İlk
zamanlardan bu yana hep varlığa bir sunuş getirilmiş, ve getirilen sunuşlarda
kendi varlıkları dahilinde ifadesini bulmuştur.. Mitolojiden, felsefeye,
bilimden dine kadar her alanda varlığın kaynağı sorulmuş, her alanda kendine
özgü ifadeleri de yer almıştır..
Felsefeden
örnek verilecek olursa örneğin Thales ilk olan her şeyin SU olduğunu
düşünmektedir.. Tüm varlıklar SU..dan meydana gelmiş ve yine ona dönecektir..
Bugün bilime
bakıp doğa sonuçlarını incelediğimizde, doğada bilinen 92 tane element vardır..
Her maddenin yapıtaşı da atomdur. Şu an bilinen gerçeklere göre ifade edersek
varlığı; her şey atomdan ve atom altı parçacıklarından oluşmuştur. Tüm maddenin
yönetimi bu atomlardaki enerjiyle alakalıdır. Tüm maddelerdeki değişimler ve
yeni maddeler oluşması yine bu atomların eseridir. Her gün yemek tuzu olarak
kullanılan tuz sodyum ve klorun bileşimidir. Oysa birleşmeden önce sodyum
patlayıcı, klor zehirleyici gazdır.. Ve oluşan tuz ise tamamen ikisinden farklı
bir özellikte meydana gelen madde.. İşte atomların esrarları çöz çöz bitmez.

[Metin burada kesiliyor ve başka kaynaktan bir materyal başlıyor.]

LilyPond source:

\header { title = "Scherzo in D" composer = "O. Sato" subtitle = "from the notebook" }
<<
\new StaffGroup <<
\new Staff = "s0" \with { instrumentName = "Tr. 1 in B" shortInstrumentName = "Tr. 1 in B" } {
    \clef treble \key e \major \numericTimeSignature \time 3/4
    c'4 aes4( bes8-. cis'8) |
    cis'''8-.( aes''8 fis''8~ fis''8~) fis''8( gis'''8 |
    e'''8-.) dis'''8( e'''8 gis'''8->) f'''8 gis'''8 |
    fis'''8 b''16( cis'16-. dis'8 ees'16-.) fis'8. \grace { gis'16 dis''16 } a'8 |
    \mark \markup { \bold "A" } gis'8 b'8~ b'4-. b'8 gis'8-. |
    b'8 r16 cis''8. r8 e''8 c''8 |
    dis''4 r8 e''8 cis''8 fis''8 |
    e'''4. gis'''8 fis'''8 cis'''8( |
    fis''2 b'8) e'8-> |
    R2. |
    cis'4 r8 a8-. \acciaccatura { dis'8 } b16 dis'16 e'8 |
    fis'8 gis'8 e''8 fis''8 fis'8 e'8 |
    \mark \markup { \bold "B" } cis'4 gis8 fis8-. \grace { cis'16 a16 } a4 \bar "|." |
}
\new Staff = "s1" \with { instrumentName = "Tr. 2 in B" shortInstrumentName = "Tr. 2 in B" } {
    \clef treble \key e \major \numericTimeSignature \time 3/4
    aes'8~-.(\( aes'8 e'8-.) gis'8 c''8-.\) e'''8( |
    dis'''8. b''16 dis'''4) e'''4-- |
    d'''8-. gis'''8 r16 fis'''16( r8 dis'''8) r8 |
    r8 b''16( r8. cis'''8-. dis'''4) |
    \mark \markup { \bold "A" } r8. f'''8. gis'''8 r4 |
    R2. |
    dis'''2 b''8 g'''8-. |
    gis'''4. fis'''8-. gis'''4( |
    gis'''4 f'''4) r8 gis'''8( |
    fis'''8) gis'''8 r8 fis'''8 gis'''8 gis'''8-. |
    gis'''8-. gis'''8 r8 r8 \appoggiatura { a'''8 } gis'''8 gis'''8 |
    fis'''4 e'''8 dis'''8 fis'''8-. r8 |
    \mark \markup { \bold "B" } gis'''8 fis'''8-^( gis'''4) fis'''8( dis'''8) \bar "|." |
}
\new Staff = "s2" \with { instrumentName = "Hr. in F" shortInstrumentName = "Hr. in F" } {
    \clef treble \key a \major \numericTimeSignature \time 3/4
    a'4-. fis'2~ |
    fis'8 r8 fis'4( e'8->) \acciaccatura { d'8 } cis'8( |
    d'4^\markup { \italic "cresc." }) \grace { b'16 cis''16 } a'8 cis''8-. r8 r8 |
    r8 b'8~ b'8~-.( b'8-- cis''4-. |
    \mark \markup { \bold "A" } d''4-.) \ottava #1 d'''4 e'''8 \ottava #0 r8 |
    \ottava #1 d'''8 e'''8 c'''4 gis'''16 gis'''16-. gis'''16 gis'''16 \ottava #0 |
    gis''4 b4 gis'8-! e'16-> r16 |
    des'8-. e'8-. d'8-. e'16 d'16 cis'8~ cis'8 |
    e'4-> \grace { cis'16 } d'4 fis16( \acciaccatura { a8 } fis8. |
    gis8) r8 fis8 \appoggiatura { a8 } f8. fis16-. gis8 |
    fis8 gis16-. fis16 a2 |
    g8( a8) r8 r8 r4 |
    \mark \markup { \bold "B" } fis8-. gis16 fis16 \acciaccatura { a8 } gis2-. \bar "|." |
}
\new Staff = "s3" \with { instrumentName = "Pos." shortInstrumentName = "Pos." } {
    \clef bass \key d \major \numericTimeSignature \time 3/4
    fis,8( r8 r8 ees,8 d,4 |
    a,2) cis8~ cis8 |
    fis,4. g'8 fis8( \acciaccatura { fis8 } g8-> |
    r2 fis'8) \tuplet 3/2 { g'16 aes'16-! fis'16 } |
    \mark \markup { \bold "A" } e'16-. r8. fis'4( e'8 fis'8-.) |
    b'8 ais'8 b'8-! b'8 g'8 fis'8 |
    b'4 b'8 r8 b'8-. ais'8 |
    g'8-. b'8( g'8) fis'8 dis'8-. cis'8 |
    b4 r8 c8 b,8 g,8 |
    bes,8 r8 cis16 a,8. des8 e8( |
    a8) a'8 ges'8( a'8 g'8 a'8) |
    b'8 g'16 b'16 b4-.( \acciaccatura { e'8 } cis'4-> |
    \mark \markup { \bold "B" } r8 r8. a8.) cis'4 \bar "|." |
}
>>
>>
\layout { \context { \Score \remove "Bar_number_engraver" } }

Ben atomların bu özelliğinden faydalanarak varlığa bir anlam giydirmek
istiyorum kendimce..
İlk olan
madde kendini ayrıştırdığında zamanla bir enerji dalgaları ve enerji
dalgalarının oluşturduğu manyetik, nükleer gibi çekimsel kuvvetlerin eşliğinde
nesneler oluşur. Her bir nesne kendini oluşturan özelliklerini taşırken,
kendisiyle alakalı olanları da kendi sınıfına dahil ederek yeni bir kategori
sınıfı oluşturur. Her kategori sınıfının belli görevleri vardır ve bu görevler
dahilinde hizmet ederler. Kısaca nesneler ve biz bir anlam kazanırız..
Bütün
bunlar bir yana dursun bir de bunlara anlam kazandıran zamandan bağımsız zihin
vardır. Zihnin, bir tür elementin parçalanması, yada birleşmesi sonucu oluşan
bir enerji boyutu olduğunu düşünüyorum..Bu tür zihin de ifadesini insanda
bulur..
Zihnin
yaratacağı olumlu olumsuz enerji dalgaları olacaktır ki haliyle kendisi yalnız
değildir. Başka enerjilerle kaos içindedir. Ve bu bir varlık savaşıdır..
Ve zihin
kendisini tanımlama ve kendisine anlam vermekle yükümlüdür. Doğadaki maddesel varlığının bitiminde
elementlerinle birlikte doğaya karışacak,..ve yine yeniden bir süreçle bu böyle
devam edecektir.
Herkes
yolunu yordamını alıp kendine şekil verdikten sonra ve doğanın hayatında yediği
epey kazıklardan sonra ilk olana dönülecektir..FARKINDAMISINIZ…J
Yazan:
Asrin Şahin
atomun alt parçaları quarklar var olup yok olan hiçlikten gelip hiçliğe giden parçalarsa bunlara varlık denilebilir mi? Maddenin temeli bu şekilde ise maddeye varlık denilebilir mi? sürekliliği sağlayan nedir?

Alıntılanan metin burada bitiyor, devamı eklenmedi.